As executive president for seven years, Tweedy led the day-to-day operations of the rapidly growing company, overseeing sales, planning and budgets. He also hired the brand’s first designer. Tweedy’s actions catapulted Sean John to become one of the fastest-growing men’s sportswear brands in the United States. The brand was sold in major retailers nationwide and carved out a new niche in the “fashiontainment” market.
In 2007, Tweedy became CEO and served in that role for 14 years, maximizing the brand’s online visibility through engaging content and relationships with brand ambassadors. Tweedy retired from the company in 2021 but continues to serve as a brand advisor.
Combs sold a majority stake in Sean John to brand management company CAA-GBG in 2016. He bought it back in 2021 for $7.55 million in cash.
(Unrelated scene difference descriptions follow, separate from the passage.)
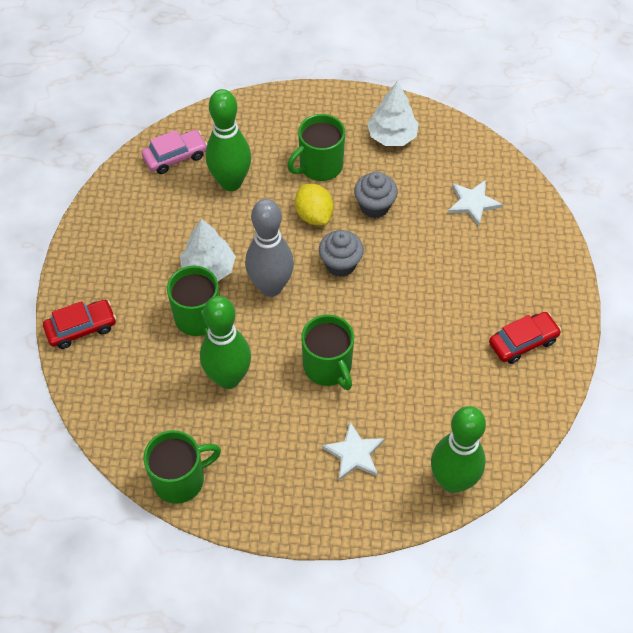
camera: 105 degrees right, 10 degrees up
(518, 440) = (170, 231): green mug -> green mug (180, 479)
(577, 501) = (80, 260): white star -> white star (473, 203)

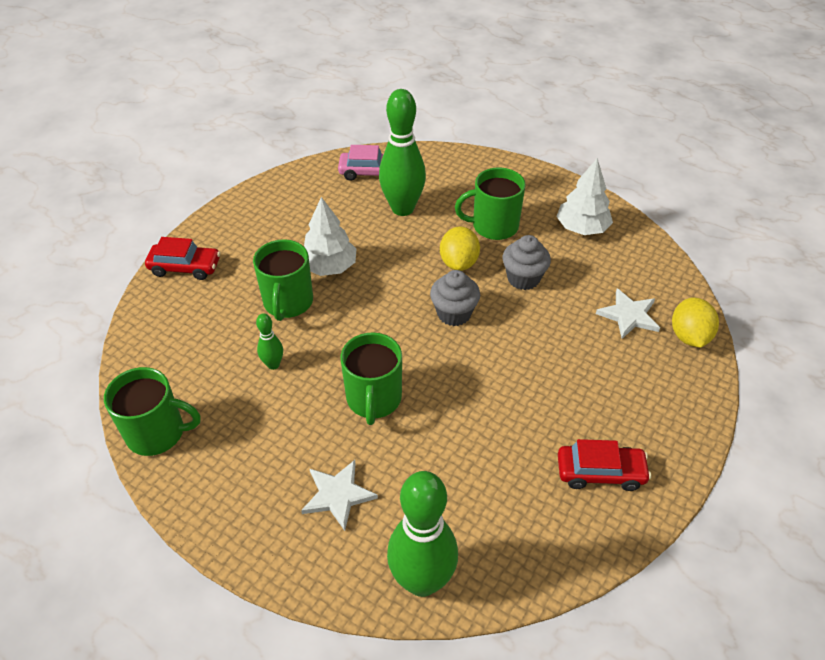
camera: 30 degrees right, 10 degrees down
(228, 378) = (273, 364): green bowling pin -> green bowling pin, size x0.46
(271, 287) = (373, 305): grey bowling pin -> none
(525, 201) = (689, 336): none -> yellow lemon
Sean John was, in a way, a product of its time. According to Tweedy, the ’90s was a special time because digital communication, fashion and music were merging into one huge platform and consumers were willing to try new ideas. Tweedy knew Sean John had touched people’s hearts when E! Entertainment Television broadcast a Sean John runway show live in 2003 and the CFDA named Combs Menswear Designer of the Year in 2004, beating out fashion industry veterans like Michael Kors and Ralph Lauren. Sean John also achieved another feat by becoming the first young African-American male brand to sign a fragrance deal with Estée Lauder.
“We never took the term ‘lifestyle’ for granted,” Tweedy said.
Combs had the vision, but it was up to Tweedy to develop the strategy and build the team that would achieve the company’s goals. His unconventional, transparent approach to hiring and management at Sean John encouraged departments to step out of their silos and learn how other parts of the business worked. If only 2% of a T-shirt design sold, he challenged the designers to look at the data and understand why. [employees] “You have to understand that things will be uncomfortable and it won’t be great coming into the office every day. But I’ve also had fun ensuring we have ‘brand champions’ who speak highly of Sean John wherever we go,” he said.
Tweedy said that while nurturing diverse talent is a passion, more must be done to educate students and fund young talent. By helping students prepare portfolios for fashion school applications, hiring interns that companies are already invested in, and offering practical input on designs that aren’t scalable, the industry needs to ensure diversity doesn’t become a passing fad, Tweedy said.
He added that companies should look inward, identify employees who can manage at the C-suite level, and give them those opportunities.
“Otherwise, they don’t know what to aim for,” he said.